Actually, there are lots of tools that can do exactly that, create a super accurate point cloud and 3d model from a bunch of generic images.
Anybody who has been photographed enough times to have a corpus of photos likely has enough of their data online that an attacker could easily use it to make that 3d model.
For at least two decades people have been doing all sorts of cool stuff with photogrammetry and computers. Its not hard at all, just take a bunch of pictures of something, throw them all in a folder and the software does the work of creating a 3d reconstruction of it.
I have played around with it.
Its not hard. You have to take a lot of images in a systematic way to get a model with no holes or artifacts. But it does work well.

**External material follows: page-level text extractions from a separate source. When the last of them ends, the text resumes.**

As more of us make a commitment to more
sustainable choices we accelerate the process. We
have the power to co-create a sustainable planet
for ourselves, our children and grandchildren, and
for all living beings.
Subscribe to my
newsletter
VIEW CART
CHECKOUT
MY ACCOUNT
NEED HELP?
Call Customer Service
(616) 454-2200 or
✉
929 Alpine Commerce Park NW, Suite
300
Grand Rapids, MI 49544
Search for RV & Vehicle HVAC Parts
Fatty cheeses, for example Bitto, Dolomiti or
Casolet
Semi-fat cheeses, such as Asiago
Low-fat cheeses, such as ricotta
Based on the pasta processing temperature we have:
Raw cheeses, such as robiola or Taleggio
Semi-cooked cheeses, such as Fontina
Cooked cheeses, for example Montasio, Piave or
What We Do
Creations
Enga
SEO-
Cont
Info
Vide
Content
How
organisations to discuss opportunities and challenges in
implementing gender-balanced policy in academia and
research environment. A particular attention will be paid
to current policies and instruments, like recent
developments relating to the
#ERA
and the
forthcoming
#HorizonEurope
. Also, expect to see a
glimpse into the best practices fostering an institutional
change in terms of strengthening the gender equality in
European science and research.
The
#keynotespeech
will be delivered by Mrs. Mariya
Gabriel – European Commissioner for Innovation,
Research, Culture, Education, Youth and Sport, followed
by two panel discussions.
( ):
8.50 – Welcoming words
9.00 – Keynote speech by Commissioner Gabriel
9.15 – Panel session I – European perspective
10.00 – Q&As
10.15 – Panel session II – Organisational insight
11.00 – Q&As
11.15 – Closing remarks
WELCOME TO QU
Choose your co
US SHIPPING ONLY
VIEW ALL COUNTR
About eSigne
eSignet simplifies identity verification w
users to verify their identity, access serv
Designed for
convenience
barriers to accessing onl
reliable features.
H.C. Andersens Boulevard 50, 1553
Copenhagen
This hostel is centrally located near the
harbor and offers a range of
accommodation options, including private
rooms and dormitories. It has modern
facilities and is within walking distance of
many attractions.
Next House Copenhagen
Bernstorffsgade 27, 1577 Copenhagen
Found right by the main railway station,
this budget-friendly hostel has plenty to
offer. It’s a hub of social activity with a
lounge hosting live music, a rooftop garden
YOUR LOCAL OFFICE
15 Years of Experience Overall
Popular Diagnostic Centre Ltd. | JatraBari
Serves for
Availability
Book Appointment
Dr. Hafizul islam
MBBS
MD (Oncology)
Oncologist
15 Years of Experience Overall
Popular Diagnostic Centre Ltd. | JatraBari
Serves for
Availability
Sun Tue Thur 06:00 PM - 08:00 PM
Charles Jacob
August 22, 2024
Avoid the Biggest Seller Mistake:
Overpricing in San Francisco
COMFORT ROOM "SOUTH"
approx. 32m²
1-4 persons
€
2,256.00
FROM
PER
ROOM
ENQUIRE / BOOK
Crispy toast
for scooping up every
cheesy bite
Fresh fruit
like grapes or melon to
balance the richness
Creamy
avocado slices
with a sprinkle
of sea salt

Here is one possible application. Architecture. Somebody wants to build an addition onto their home but they dont have the original plans. They want an accurate 3d model of their home but they cant afford to hire a professional plan maker. So they do it via photogrammetry.
What do they do, they simply walk around and through it and take a huge number of photos from as many angles as possible and then use software like
VSFM and
CMVS to create a
sparse point cloud and reconstruct a 3d model of it, both outside and inside. Time expended, maybe an afternoon or so.. maybe even less once you get good at it. A drone could likely automate the capture process and optimize the fly through and capture of both the exterior and the interior.
Likewise with a person, even if there were no known photos of somebody online, when they were outside a drone could literally fly around that persons head even at a distance, take enough photos of them and zap, a computer could reconstruct a 3d model of them from that imagery.
Just as when you are making a panorama out of a series of images that overlap, each image can be used to stitch that one to the previous and next one. Then the software takes it one step further- extracting the geometry, It can then draw a texture over the shape. just as you do in your own mental map.